Set up a monitoring system and a mechanism to oversee it

It is not enough to set up a monitoring protocol, there needs to be a monitoring system that supports data collection, aggregation, analysis and learning. This is the conclusion of one of the experts who has worked on the AFRP in Brazil. After several years of working with the protocol, experts found that few members were collecting the data — it was too complicated and had too many indicators. A fundamental lesson learned from this process is that the monitoring system itself must have a built-in capacity to learn and adapt.

Make monitoring plans from the very beginning

Experts argue that monitoring should be the very first activity to plan during forest restoration. And that monitoring plans should be closely linked with restoration goals and involve a range of stakeholders. The ultimate motivation for monitoring is, after all, to ascertain whether the restoration effort is proceeding well and is yielding the expected outcomes and benefits for society and the environment, and to take the necessary measures in case the system is not behaving as expected and failure is a risk if no timely action is taken.

Monitor what is important for local decision-making

Increasing forest cover is important but successful participatory monitoring systems should focus on responding quickly with information that is adequate to answer the questions and needs of local stakeholders — and not necessarily focused only on generating scientifically rigorous data. In the words of a regional manager of the CFLR program: “I’d rather collect adequate data on two or three indicators in a collaborative way with local stakeholders than ten indicators ‘scientifically’”.
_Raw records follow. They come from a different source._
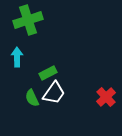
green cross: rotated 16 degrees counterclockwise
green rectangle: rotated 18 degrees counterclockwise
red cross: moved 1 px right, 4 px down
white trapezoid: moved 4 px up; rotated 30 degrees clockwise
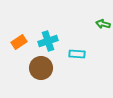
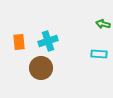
orange rectangle: rotated 63 degrees counterclockwise
cyan rectangle: moved 22 px right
Define indicators collaboratively

A scalable, multisite forest restoration monitoring initiative should have a small number of indicators shared by all sites, with the flexibility to determine other indicators to respond to local needs. Defining indicators is never easy, but when approached in a structured way and when given enough time and patience, it can be an invaluable process that also builds trust and elicits what is important to stakeholders. Instead of devising indicators at the outset, it can be more useful for local stakeholders to construct questions that ask what information is needed for decision-making to support restoration objectives.  And then pick the right indicator.
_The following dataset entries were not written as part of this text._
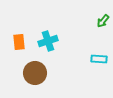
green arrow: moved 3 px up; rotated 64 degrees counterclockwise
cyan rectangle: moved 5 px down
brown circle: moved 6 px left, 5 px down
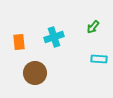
green arrow: moved 10 px left, 6 px down
cyan cross: moved 6 px right, 4 px up
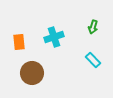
green arrow: rotated 24 degrees counterclockwise
cyan rectangle: moved 6 px left, 1 px down; rotated 42 degrees clockwise
brown circle: moved 3 px left
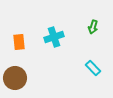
cyan rectangle: moved 8 px down
brown circle: moved 17 px left, 5 px down
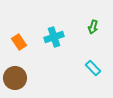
orange rectangle: rotated 28 degrees counterclockwise
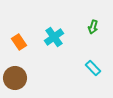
cyan cross: rotated 18 degrees counterclockwise
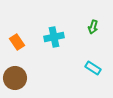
cyan cross: rotated 24 degrees clockwise
orange rectangle: moved 2 px left
cyan rectangle: rotated 14 degrees counterclockwise
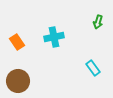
green arrow: moved 5 px right, 5 px up
cyan rectangle: rotated 21 degrees clockwise
brown circle: moved 3 px right, 3 px down
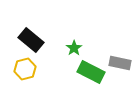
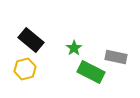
gray rectangle: moved 4 px left, 6 px up
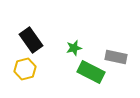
black rectangle: rotated 15 degrees clockwise
green star: rotated 21 degrees clockwise
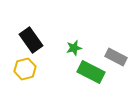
gray rectangle: rotated 15 degrees clockwise
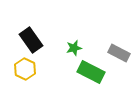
gray rectangle: moved 3 px right, 4 px up
yellow hexagon: rotated 20 degrees counterclockwise
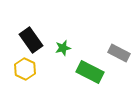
green star: moved 11 px left
green rectangle: moved 1 px left
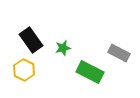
yellow hexagon: moved 1 px left, 1 px down
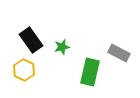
green star: moved 1 px left, 1 px up
green rectangle: rotated 76 degrees clockwise
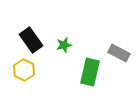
green star: moved 2 px right, 2 px up
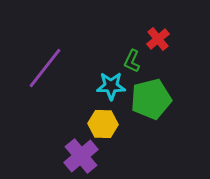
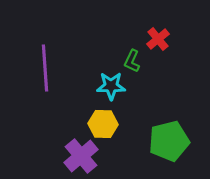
purple line: rotated 42 degrees counterclockwise
green pentagon: moved 18 px right, 42 px down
Encourage social learning and learning networks

A scalable, multisite forest restoration monitoring system should emphasize the creation of learning networks to facilitate the connection of stakeholders at multiple levels with information that they need for decision-making, while connecting stakeholders with each other to catalyze learning. Efforts and resources must be invested to create interactions among local stakeholders to share monitoring information and make decisions. Repeated interactions are more likely to generate learning, adaptive management and appropriation.

Dedicate funds for monitoring and provide appropriate local incentives

Given the relatively long timeframes for forest restoration to achieve its biodiversity and social goals, and the uncertainties and pressures facing both newly forested and historically forested areas, a scalable, multisite monitoring system will need dedicated funding for the duration of the project, and probably longer to be able to claim success and identify forest change, drivers and threats. Sufficient incentives and support can motivate local people to participate in monitoring for the long term. These include orienting the restoration activities to meet local goals and priorities, guaranteeing appropriate compensation, providing training, encouraging participation in reporting and analyzing results, and linking with and learning from other initiatives.

Scalable, multisite, participatory monitoring systems for forest restoration have a clear role to play in efforts to track progress, provide accountability and create a framework for learning and adaptation. Forest restoration planning is underway at the global level. Now is the ideal time to start talking about the crucial role of participatory monitoring so that local and global perspectives and aspirations are both taken into account.